── Brano di lettura

Ricette Vegetariane e Vegane

La Torta Pasqualina (e la scheda scaricabile)

Trascorro le giornate assordandomi con l’album High Violet di The National. Ci fosse una manopola nel Bose o Ipad o diavolerie elettroniche forzerei verso destra fortissimamente fino a spaccarla. Perchè non è mai forte abbastanza come vorrei. Anyone’s Ghost mi scioglie un po’ i muscoli indolenziti della spalla mentre svolgo sempre gli stessi identici movimenti. Inquadro. Metto a fuoco. Scatto. Dopo aver Impastato. Lasciato lievitare. Infornato.

Attratta da quel gazebo abbandonato all’inverno ho attraversato il gradino della vetrata respirando una primavera diversa dagli inverni passati. Uscita sulla terrazza, teatro di dondolii notturni e dimora di nani da giardini sagacemente nascosti, mi sono fatta una tirata di vita desiderando un po’ di nicotina. Ho raccolto fiorellini gialli da un vaso che dovrebbe illuminarsi se solo attaccassi la spina alla presa a stagna. Ho sempre pensato che fosse una presa immersa in uno stagno con fili elettrici composti da micro rane da 20 watt cadauna. Essendo cresciuta tra corti circuiti, lampade di emergenza e pozzetti incassati dentro i  muri trovo sempre analogie; è poi liberatorio immaginare me stessa come un’entità elettrica.

Sono un filo scoperto abbandonato in mezzo ad una tempesta. Fuoriescono dal mio cavo diversi fili colorati che attraggono per qualche strana ragione. Suppongo solo gli stolti perchè è chiaro. Si sa. Toccandoli il risultato non cambia in nessun pianeta: è la fine. Sono un filo scoperto abbandonato in una tempesta e basterebbe solo un po ‘di buon senso per capire che non bisogna avvicinarsi. Del resto non posso essere sia un filo che un  cartello “non avvicinarti”.

Un filo non può essere anche cartello. E’ un filo.

────
── Record forniti

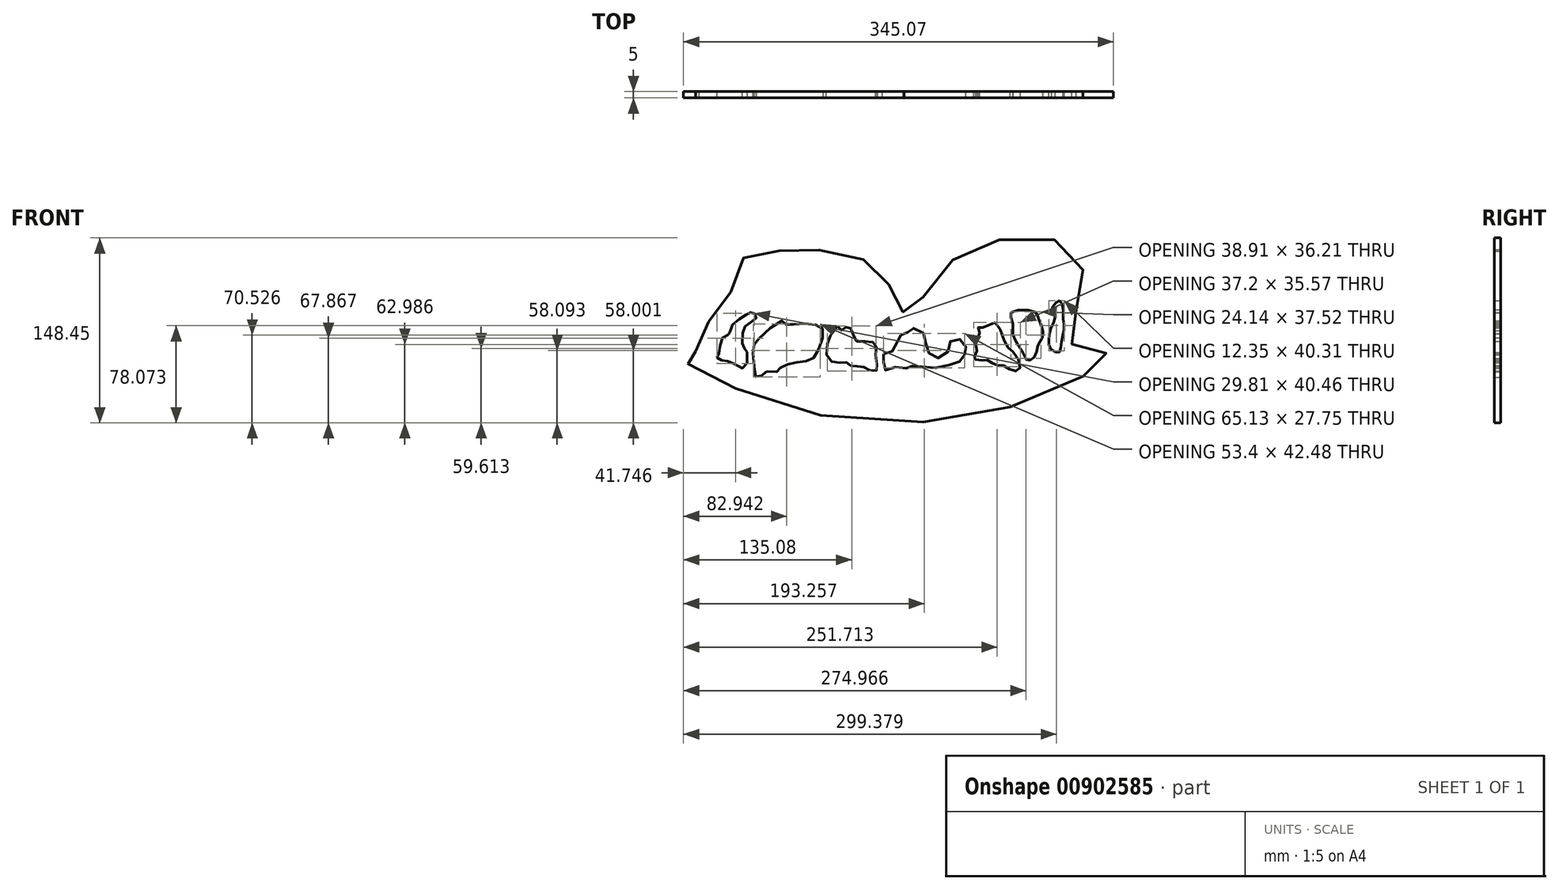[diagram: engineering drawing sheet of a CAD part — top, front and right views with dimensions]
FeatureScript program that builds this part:
annotation { "Feature Type Name" : "Feature", "Feature Type Description" : "" }
export const myFeature = defineFeature(function(context is Context, id is Id, definition is map)
    precondition{}
    {
        {
            var Q0;
            Q0=qCreatedBy(makeId("Front.planeOp"),FACE);
            var sketch = newSketch(context, id + "F0", { "sketchPlane" : qUnion([Q0])});
            skLineSegment(sketch, "E0.bottom", {"start": v(200, 200) * mm, "end": v(-200, 200) * mm});
            skLineSegment(sketch, "E0.top", {"start": v(200, -200) * mm, "end": v(-200, -200) * mm});
            skLineSegment(sketch, "E0.left", {"start": v(200, 200) * mm, "end": v(200, -200) * mm});
            skLineSegment(sketch, "E0.right", {"start": v(-200, 200) * mm, "end": v(-200, -200) * mm});
            skPoint(sketch, "E0.middle", {"position": v(0, 0) * mm});
            skSolve(sketch);
        }
        {
            var Q0;
            Q0 = qSketchRegion(id + "F0", true);
            extrude(context, id + "F1", {"entities" : qUnion([Q0]), "depth" : 5 * mm, "offsetDistance" : 25 * mm});
        }
        {
            var Q0;
            Q0=makeQuery(id+"F1.opExtrude","CAP_FACE",FACE,{"disambiguationData":[OSD([sQuery(id+"F0.wireOp",EDGE,"E0.bottom"),sQuery(id+"F0.wireOp",EDGE,"E0.top"),sQuery(id+"F0.wireOp",EDGE,"E0.left"),sQuery(id+"F0.wireOp",EDGE,"E0.right")])],"isStart":false});
            var sketch = newSketch(context, id + "F2", { "sketchPlane" : qUnion([Q0])});
            skFitSpline(sketch, "E1", {"points": [v(-158.6, -13.96) * mm, v(-153.66, 0) * mm, v(-149.42, 8.32) * mm, v(-141.64, 16.8) * mm, v(-131.74, 31.3) * mm, v(-124.32, 46.85) * mm, v(-121.13, 59.58) * mm, v(-111.94, 65.94) * mm, v(-93.2, 66.65) * mm, v(-75.17, 65.94) * mm, v(-56.08, 67.36) * mm, v(-30.63, 62.76) * mm, v(-17.2, 54.28) * mm, v(-7.65, 44.38) * mm, v(1.5, 33.61) * mm, v(8.43, 24.57) * mm, v(7.8, 16.38) * mm, v(17.05, 26.26) * mm, v(22.3, 28.15) * mm, v(37.64, 48.3) * mm, v(52.85, 63.14) * mm, v(82.19, 74.8) * mm, v(116.48, 76.57) * mm, v(144.41, 69.86) * mm, v(152.19, 50.41) * mm, v(146.89, 27.43) * mm, v(146.18, 10.82) * mm, v(143.35, 0) * mm, v(143.7, -8.98) * mm, v(151.13, -12.52) * mm, v(171.28, -15.7) * mm, v(176.58, -17.82) * mm, v(141.46, -39.49) * mm, v(74.87, -63.86) * mm, v(-29.18, -69.8) * mm, v(-124.91, -44.84) * mm, v(-154.64, -28.19) * mm, v(-168.31, -21.65) * mm, v(-156.5, -18.03) * mm, v(-158.6, -13.96) * mm]});
            skFitSpline(sketch, "E2", {"points": [v(-141.64, -19.08) * mm, v(-139.67, -15.3) * mm, v(-137.56, -3.52) * mm, v(-131.26, 0) * mm, v(-130.42, 5.1) * mm, v(-121.59, 13.08) * mm, v(-115.5, 16.8) * mm, v(-112.13, 16.8) * mm, v(-109.82, 13.08) * mm, v(-116.75, 7.62) * mm, v(-120.54, 1.94) * mm, v(-120.33, -11.3) * mm, v(-118.43, -11.93) * mm, v(-118.86, -27.07) * mm, v(-129.58, -23.25) * mm, v(-136.3, -21.6) * mm, v(-141.64, -19.08) * mm]});
            skFitSpline(sketch, "E3", {"points": [v(-108.02, -3.83) * mm, v(-89, 10.44) * mm, v(-86.32, 7.46) * mm, v(-78, 7.76) * mm, v(-63.73, 7.46) * mm, v(-56.6, 3.6) * mm, v(-58.97, -9.48) * mm, v(-64.91, -20.18) * mm, v(-73.24, -22.56) * mm, v(-83.64, -24.35) * mm, v(-91.08, -27.91) * mm, v(-93.2, -30.5) * mm, v(-103.22, -30.71) * mm, v(-106.8, -34.7) * mm, v(-111.21, -33.87) * mm, v(-111.42, -27.14) * mm, v(-112.68, -19.36) * mm, v(-111.84, -9.27) * mm, v(-108.02, -3.83) * mm]});
            skFitSpline(sketch, "E4", {"points": [v(-45.05, 6.18) * mm, v(-41.26, 2.6) * mm, v(-36.85, 6.18) * mm, v(-32.43, 0) * mm, v(-29.91, -5.8) * mm, v(-19.61, -6.02) * mm, v(-13.72, -9.48) * mm, v(-14.36, -19.36) * mm, v(-13.1, -29.14) * mm, v(-19.61, -29.14) * mm, v(-25.92, -25.99) * mm, v(-32.67, -26.3) * mm, v(-36.97, -23.25) * mm, v(-44, -23.25) * mm, v(-52.82, -19.36) * mm, v(-51.35, -2.65) * mm, v(-48.18, 1.51) * mm, v(-45.05, 6.18) * mm]});
            skFitSpline(sketch, "E5", {"points": [v(-7.79, -16.43) * mm, v(-2.95, -16.43) * mm, v(7.14, 0) * mm, v(10.71, 0) * mm, v(13.45, 4.39) * mm, v(17.23, 3.96) * mm, v(24.59, 0) * mm, v(26.06, -8.65) * mm, v(28.37, -15.16) * mm, v(34.26, -19.58) * mm, v(43.3, -15.58) * mm, v(44.98, -7.8) * mm, v(49.81, -3.4) * mm, v(57.8, -8.23) * mm, v(58.01, -11.8) * mm, v(57.17, -16.43) * mm, v(55.07, -21.26) * mm, v(48.13, -23.57) * mm, v(38.04, -27.36) * mm, v(23.54, -26.52) * mm, v(18.28, -26.3) * mm, v(13.24, -25.89) * mm, v(10.5, -27.57) * mm, v(2.93, -26.52) * mm, v(-5.9, -29.88) * mm, v(-6.74, -24.83) * mm, v(-8.84, -20.63) * mm, v(-7.79, -16.43) * mm]});
            skFitSpline(sketch, "E6", {"points": [v(81.72, 9.23) * mm, v(90.47, -8.77) * mm, v(95.72, -14.02) * mm, v(101.72, -27.52) * mm, v(96.22, -29.88) * mm, v(88.22, -25.52) * mm, v(82.22, -25.27) * mm, v(75.47, -21.02) * mm, v(70.97, -21.52) * mm, v(64.47, -19.77) * mm, v(66.97, -14.77) * mm, v(66.22, -6.27) * mm, v(69.22, 0) * mm, v(68.22, 5.23) * mm, v(73.72, 5.23) * mm, v(81.72, 9.23) * mm]});
            skFitSpline(sketch, "E7", {"points": [v(94.42, 17.14) * mm, v(95.9, 8.51) * mm, v(95.9, 0) * mm, v(100.36, -9.32) * mm, v(105.12, -17.35) * mm, v(107.5, -21.51) * mm, v(113.44, -18.54) * mm, v(116.12, -9.03) * mm, v(119.39, -3.08) * mm, v(119.1, 5.84) * mm, v(115.82, 13.86) * mm, v(113.74, 17.73) * mm, v(94.42, 17.14) * mm]});
            skFitSpline(sketch, "E8", {"points": [v(133.28, 26.69) * mm, v(128.87, 22.9) * mm, v(126.97, 18.91) * mm, v(129.92, 14.29) * mm, v(126.34, 4.4) * mm, v(124.66, -6.31) * mm, v(126.55, -12.52) * mm, v(133.07, -14.72) * mm, v(134.75, -7.16) * mm, v(137.06, 4.2) * mm, v(136.22, 13.03) * mm, v(136.22, 20.17) * mm, v(133.28, 26.69) * mm]});
            skSolve(sketch);
        }
        {
            var Q0;
            Q0=makeQuery(id+"F2.imprint","IMPRINT",FACE,{"disambiguationData":[TD([[makeQuery(id+"F2.imprint","IMPRINT",EDGE,{"derivedFrom":sQuery(id+"F2.wireOp",EDGE,"E1")}),1.0]])]});
            extrude(context, id + "F3", {"entities" : qUnion([Q0]), "operationType" : NewBodyOperationType.REMOVE, "endBound" : BoundingType.UP_TO_NEXT, "oppositeDirection" : true, "depth" : 25 * mm, "offsetDistance" : 25 * mm});
        }
        {
            var Q0;
            Q0=makeQuery(id+"F2.imprint","IMPRINT",FACE,{"disambiguationData":[TD([[makeQuery(id+"F2.imprint","IMPRINT",EDGE,{"derivedFrom":sQuery(id+"F2.wireOp",EDGE,"E2")}),-1.0]])]});
            var Q1;
            Q1=makeQuery(id+"F2.imprint","IMPRINT",FACE,{"disambiguationData":[TD([[makeQuery(id+"F2.imprint","IMPRINT",EDGE,{"derivedFrom":sQuery(id+"F2.wireOp",EDGE,"E3")}),-1.0]])]});
            var Q2;
            Q2=makeQuery(id+"F2.imprint","IMPRINT",FACE,{"disambiguationData":[TD([[makeQuery(id+"F2.imprint","IMPRINT",EDGE,{"derivedFrom":sQuery(id+"F2.wireOp",EDGE,"E4")}),-1.0]])]});
            var Q3;
            Q3=makeQuery(id+"F2.imprint","IMPRINT",FACE,{"disambiguationData":[TD([[makeQuery(id+"F2.imprint","IMPRINT",EDGE,{"derivedFrom":sQuery(id+"F2.wireOp",EDGE,"E5")}),-1.0]])]});
            var Q4;
            Q4=makeQuery(id+"F2.imprint","IMPRINT",FACE,{"disambiguationData":[TD([[makeQuery(id+"F2.imprint","IMPRINT",EDGE,{"derivedFrom":sQuery(id+"F2.wireOp",EDGE,"E6")}),-1.0]])]});
            var Q5;
            Q5=makeQuery(id+"F2.imprint","IMPRINT",FACE,{"disambiguationData":[TD([[makeQuery(id+"F2.imprint","IMPRINT",EDGE,{"derivedFrom":sQuery(id+"F2.wireOp",EDGE,"E7")}),1.0]])]});
            var Q6;
            Q6=makeQuery(id+"F2.imprint","IMPRINT",FACE,{"disambiguationData":[TD([[makeQuery(id+"F2.imprint","IMPRINT",EDGE,{"derivedFrom":sQuery(id+"F2.wireOp",EDGE,"E8")}),1.0]])]});
            extrude(context, id + "F4", {"entities" : qUnion([Q0, Q1, Q2, Q3, Q4, Q5, Q6]), "operationType" : NewBodyOperationType.REMOVE, "oppositeDirection" : true, "depth" : 25 * mm, "offsetDistance" : 25 * mm});
        }
    });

────

Esercizi proposti >>
#1 Riassumi in due frasi il brano sulla Torta Pasqualina.
#2 Rispondi alle domande sul brano della Torta Pasqualina:
(a) Quale album ascolta la voce narrante?
(b) Da che cosa raccoglie i fiorellini gialli?
(c) Secondo l'ultima frase, che cosa non può essere anche un filo?
#3 Riprendi il brano sulla Torta Pasqualina e proseguilo a partire dall'ultima frase riportata.
I record costituiscono materiale a sé, distinto dal brano.

Soluzioni degli esercizi >>
#1 Chi scrive trascorre le giornate ascoltando a tutto volume l'album High Violet di The National mentre impasta, lascia lievitare, inforna e poi fotografa, e una volta uscita sulla terrazza raccoglie fiorellini gialli da un vaso. Cresciuta tra corti circuiti e lampade di emergenza, si immagina come un filo scoperto abbandonato in una tempesta a cui non bisogna avvicinarsi, ma conclude che un filo non può essere anche un cartello.

#2
(a) High Violet di The National.
(b) Da un vaso che dovrebbe illuminarsi se solo si attaccasse la spina alla presa a stagna.
(c) Un cartello.

#3
Buco uova nel lavandino, per colorarne i gusci,  e per la prima volta lo trovo.Trovo  un tuorlo nero come presagio di una tragedia che non riesce a colpirmi. La puzza schifosa aleggia in casa sporcando anche quella pochissima aria pulita e vera che era rimasta, conservata con cura. E’ la mia calma a sorprendermi. Non mi scompongo ed emetto gridolini da donnetta. Non spruzzo bombolette di oust nè mi gira la testa . Spingo piuttosto con l’indice il tuorlo verso lo scarico del lavandino. Con decisione. Tocco il lerciume e lo spingo via senza un minimo cenno di tachicardia.

Ho fretta del resto. Devo colorare uova, attaccare orecchie anche al termoarredo e capire dove procurarmi lo stampo per infornare la colomba visto che ho trovato le mandorle freschissime che cercavo.

Sono un filo scoperto abbandonato in una tempesta. Prima però mi preoccupavo di chi avrebbe conosciuto la fine toccandomi. Per questo cercavo di essere anche un cartello con su scritto “non avvicinarti”.  Adesso non me ne importa nulla perchè era semplice eppure non avevo capito che:

1) Se sei filo non puoi essere cartello

2) Se hai cercato la fine toccandomi, non è colpa mia. Ma tua. Del resto io sono solo un filo abbandonato in una tempesta. I presupposti dovevi conoscerli tu, mica io. E il filo abbandonato nella tempesta oltre a ticchettare velocemente considerazioni mentre in forno ha budini dell’Artusi (quest’anno ricorre il centenario a proposito sempre di eventi ) continua incessantemente il suo impervio cammino pasquale. L’intenzione è quella di omaggiare (e profanare) le principali ricette regionali. Tradizione Italiana vuole che per la pasqua e la pasquetta si prediligano ricette a base di lievitati come pane, ciambelle dolci e salate da servire con salumi e uova. Lo stretto necessario insomma per cestini da portare durante gite fuori porta. Un tripudio di uova, pane e ricotta in tutte le versioni possibili e immaginabili.

Mi verrebbe quasi da dire evviva considerando che le uova e la ricotta mi sono sempre piaciute  quanto un coniglio in agrodolce arrotolato nel lardo di colonnata e i lievitati li evito come la peste bubbonica. Suppongo che il mio tofu e seitan a forma di casatiello faranno un figurone. Ed anche io non avrò nulla da invidiare a questo tripudio golosissimo (?)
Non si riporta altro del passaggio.